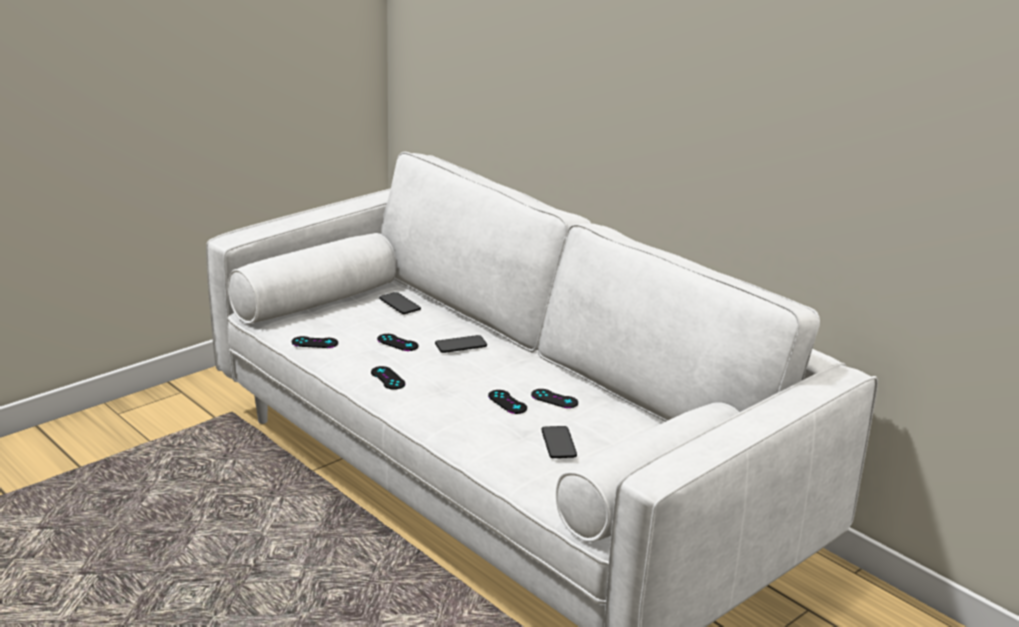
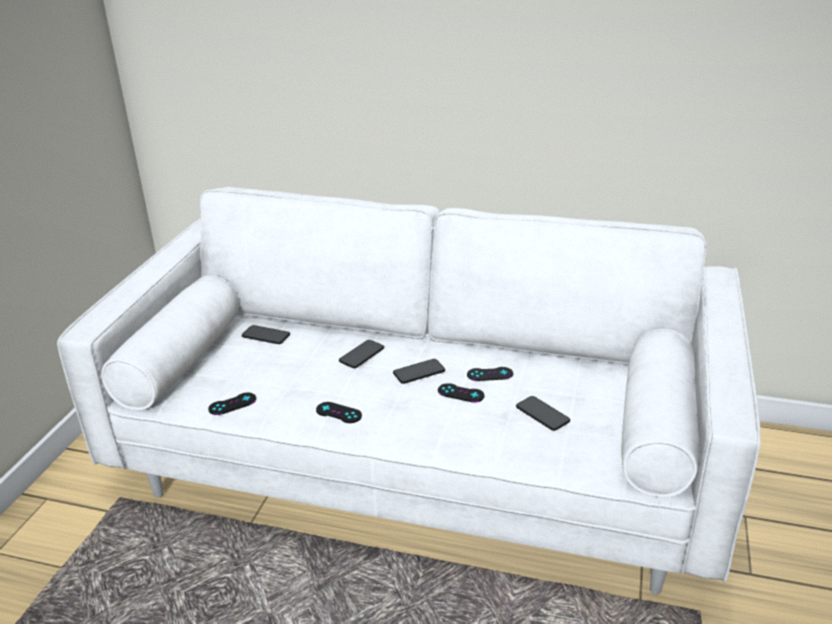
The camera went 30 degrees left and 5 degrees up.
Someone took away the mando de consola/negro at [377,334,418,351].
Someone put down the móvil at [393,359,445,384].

## What this task involves
Please copy out the material above exactly, with the images removed.

## Task result
The camera went 30 degrees left and 5 degrees up.
Someone took away the mando de consola/negro at [377,334,418,351].
Someone put down the móvil at [393,359,445,384].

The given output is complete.